Common mistakes that turn fixable COB denials into permanent write-offs:

• Appealing the denial with the secondary payer instead of first billing the true primary.

• Treating COB denials as patient responsibility and billing the balance to the patient.

• Failing to update COB in the payer’s system, causing repeated denials on every future claim for the same patient.

COB denials reward practices that catch them early at intake and treat them as a category, not a stack of individual problems. The patient’s coverage situation is almost always knowable before the visit. The work is making sure intake actually surfaces it. When Fuse runs verification, COB status and secondary coverage are part of the structured benefits result that writes back into the EMR, so the billing team starts each claim with the right primary on file.

FAQs

What is coordination of benefits in medical billing?

Coordination of benefits (COB) is the process payers use to decide which insurance plan pays first when a patient is covered by more than one plan. It establishes the primary, secondary and, in some cases, tertiary payer so claims can be billed in the correct order. Getting COB right at intake prevents denials and ensures the practice and patient are not billed for amounts the secondary plan should cover.

What does denial code CO-22 mean?

CO-22 is the standard claim adjustment reason code indicating that the care may be covered by another payer per coordination of benefits. In practice, it means the payer believes another plan is primary and the claim needs to be submitted there first. Resolving a CO-22 typically requires updating COB information with the payer, billing the correct primary and then resubmitting to the secondary with the primary EOB attached.

How do you determine which insurance is primary?

Primary payer rules depend on the situation.

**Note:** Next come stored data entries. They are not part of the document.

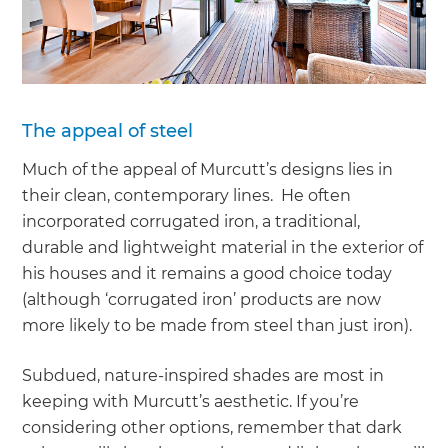
The appeal of steel
Much of the appeal of Murcutt’s designs lies in
their clean, contemporary lines. He often
incorporated corrugated iron, a traditional,
durable and lightweight material in the exterior of
his houses and it remains a good choice today
(although ‘corrugated iron’ products are now
more likely to be made from steel than just iron).
Subdued, nature-inspired shades are most in
keeping with Murcutt’s aesthetic. If you’re
considering other options, remember that dark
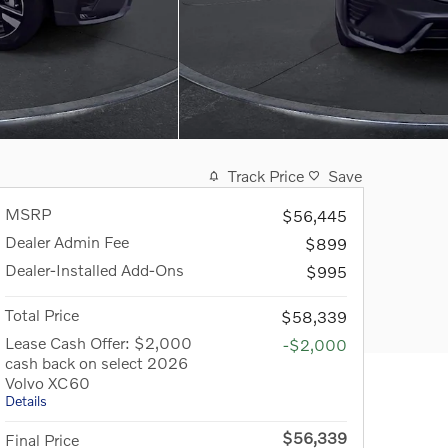
Track Price
Save
MSRP
$56,445
Dealer Admin Fee
$899
Dealer-Installed Add-Ons
$995
Total Price
$58,339
Lease Cash Offer: $2,000
-$2,000
cash back on select 2026
Volvo XC60
Details
$56,339
Final Price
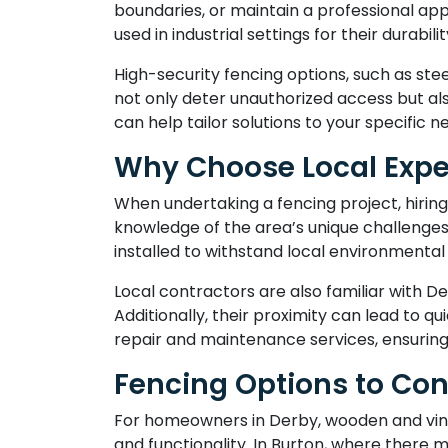
boundaries, or maintain a professional a
used in industrial settings for their durab
High-security fencing options, such as ste
not only deter unauthorized access but al
can help tailor solutions to your specific n
Why Choose Local Expe
When undertaking a fencing project, hiring
knowledge of the area’s unique challenges,
installed to withstand local environmental 
Local contractors are also familiar with De
Additionally, their proximity can lead to 
repair and maintenance services, ensuring 
Fencing Options to Con
For homeowners in Derby, wooden and vinyl 
and functionality. In Burton, where there 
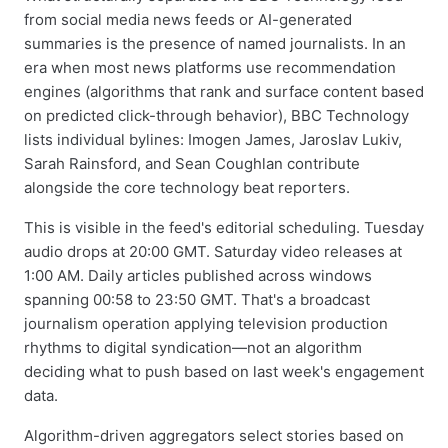
from social media news feeds or AI-generated
summaries is the presence of named journalists. In an
era when most news platforms use recommendation
engines (algorithms that rank and surface content based
on predicted click-through behavior), BBC Technology
lists individual bylines: Imogen James, Jaroslav Lukiv,
Sarah Rainsford, and Sean Coughlan contribute
alongside the core technology beat reporters.
This is visible in the feed's editorial scheduling. Tuesday
audio drops at 20:00 GMT. Saturday video releases at
1:00 AM. Daily articles published across windows
spanning 00:58 to 23:50 GMT. That's a broadcast
journalism operation applying television production
rhythms to digital syndication—not an algorithm
deciding what to push based on last week's engagement
data.
Algorithm-driven aggregators select stories based on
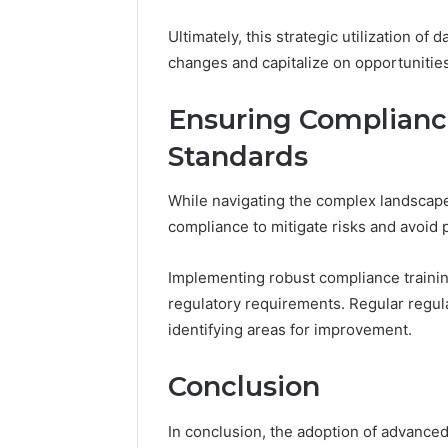
Ultimately, this strategic utilization o
changes and capitalize on opportunities
Ensuring Complianc
Standards
While navigating the complex landscape 
compliance to mitigate risks and avoid p
Implementing robust compliance train
regulatory requirements. Regular regula
identifying areas for improvement.
Conclusion
In conclusion, the adoption of advance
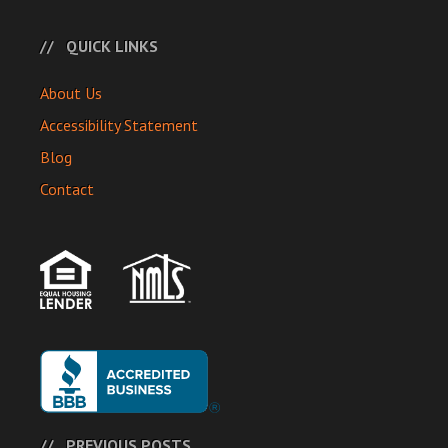
QUICK LINKS
About Us
Accessibility Statement
Blog
Contact
PREVIOUS POSTS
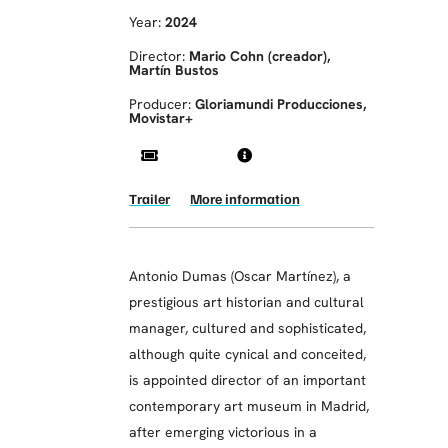
Year:
2024
Director:
Mario Cohn (creador),
Martín Bustos
Producer:
Gloriamundi Producciones,
Movistar+
Trailer
More information
Antonio Dumas (Oscar Martínez), a
prestigious art historian and cultural
manager, cultured and sophisticated,
although quite cynical and conceited,
is appointed director of an important
contemporary art museum in Madrid,
after emerging victorious in a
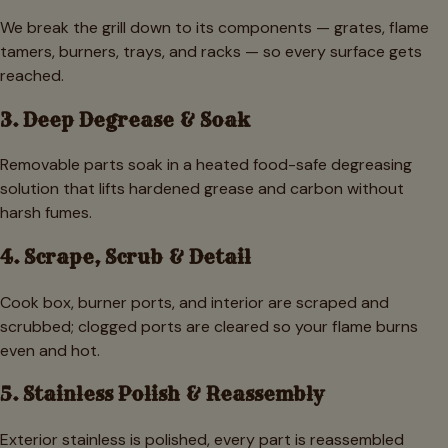
We break the grill down to its components — grates, flame
tamers, burners, trays, and racks — so every surface gets
reached.
3. Deep Degrease & Soak
Removable parts soak in a heated food-safe degreasing
solution that lifts hardened grease and carbon without
harsh fumes.
4. Scrape, Scrub & Detail
Cook box, burner ports, and interior are scraped and
scrubbed; clogged ports are cleared so your flame burns
even and hot.
5. Stainless Polish & Reassembly
Exterior stainless is polished, every part is reassembled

For dual commercial plans covering the same patient, the birthday rule generally applies for dependents, and the subscriber's own plan is usually primary for the subscriber. For Medicare, active employer coverage is typically primary for working aged patients, while Medicare is primary for retirees. Medicaid is almost always the payer of last resort. When in doubt, calling the payer to confirm COB on file is the most reliable way to determine the correct order.

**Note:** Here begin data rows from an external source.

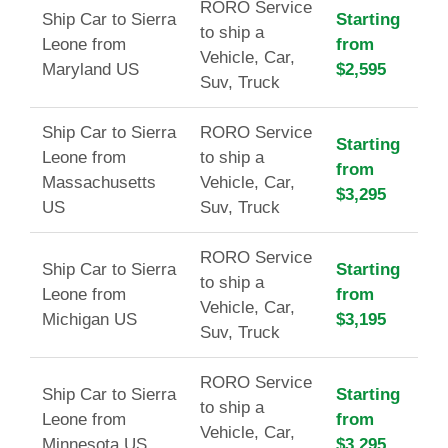
RORO Service
Ship Car to Sierra
Starting
to ship a
Leone from
from
Vehicle, Car,
Maryland US
$2,595
Suv, Truck
Ship Car to Sierra
RORO Service
Starting
Leone from
to ship a
from
Massachusetts
Vehicle, Car,
$3,295
US
Suv, Truck
RORO Service
Ship Car to Sierra
Starting
to ship a
Leone from
from
Vehicle, Car,
Michigan US
$3,195
Suv, Truck
RORO Service
Ship Car to Sierra
Starting
to ship a
Leone from
from
Vehicle, Car,
Minnesota US
$3,295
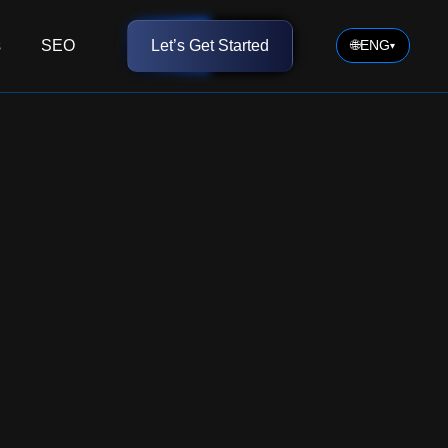
s
SEO
Let’s Get Started
🌐
ENG
▾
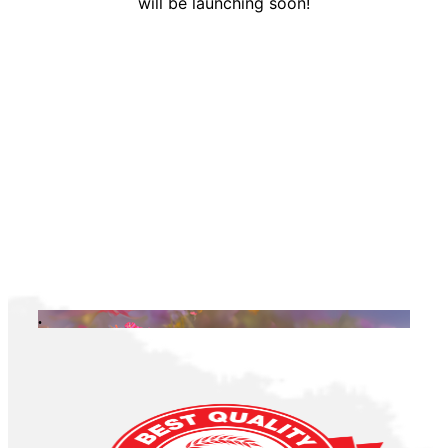
will be launching soon!
.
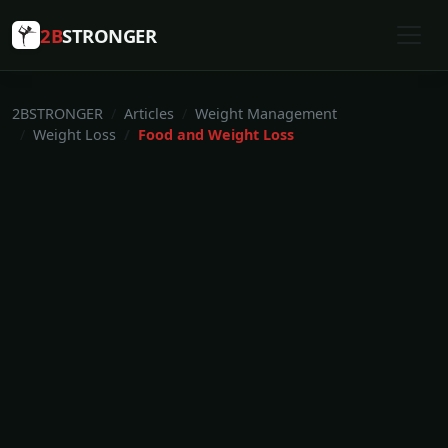
2B
STRONGER
2BSTRONGER
Articles
Weight Management
Weight Loss
Food and Weight Loss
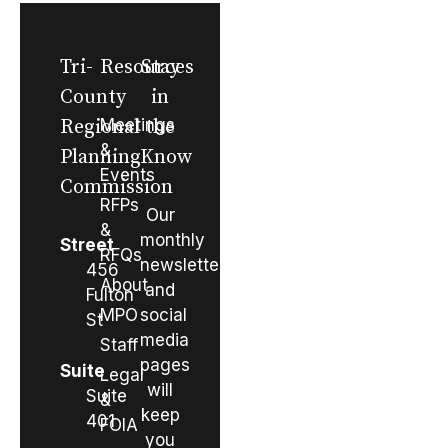
Tri-
Resources
Stay
County
in
Regional
Meetings
the
&
Planning
Know
Events
Commission
RFPs
Our
&
monthly
Street
RFQs
newsletter
456
About
and
Fulton
MPO
social
St
media
Staff
pages
Suite
Legal
will
Suite
&
keep
401
FOIA
you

Can COB denials be appealed?

COB denials can be reworked, but appealing the denying payer is usually the wrong first step. The correct path is to update COB with both payers, bill the true primary within its timely filing window and then submit the claim to the secondary with the primary EOB. Filing a formal appeal is only appropriate when COB has been corrected and a payer still denies inappropriately.

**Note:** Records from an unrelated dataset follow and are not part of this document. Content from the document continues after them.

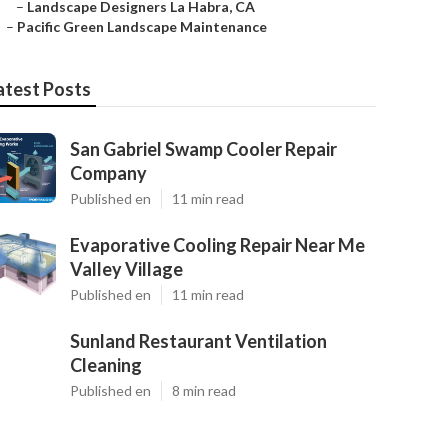
–
Landscape Designers La Habra, CA
–
Pacific Green Landscape Maintenance
atest Posts
San Gabriel Swamp Cooler Repair
Company
Published en
11 min read
Evaporative Cooling Repair Near Me
Valley Village
Published en
11 min read
Sunland Restaurant Ventilation
Cleaning
Published en
8 min read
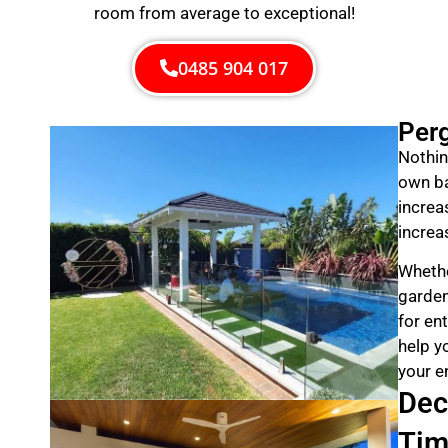
room from average to exceptional!
0485 904 017
Per
Nothin
own ba
increa
increa
Whethe
garden
for en
help y
your e
Dec
Tim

How long do you have to rework a COB denial?

Timely filing windows vary by payer. Most commercial plans allow 90 to 180 days from the date of service, while Medicare allows up to 12 months. Because COB denials often involve resubmitting to a different payer, the window that matters is the true primary's filing limit, which may already be partially elapsed by the time the original claim denies. Reworking COB denials quickly is the difference between collection and write-off.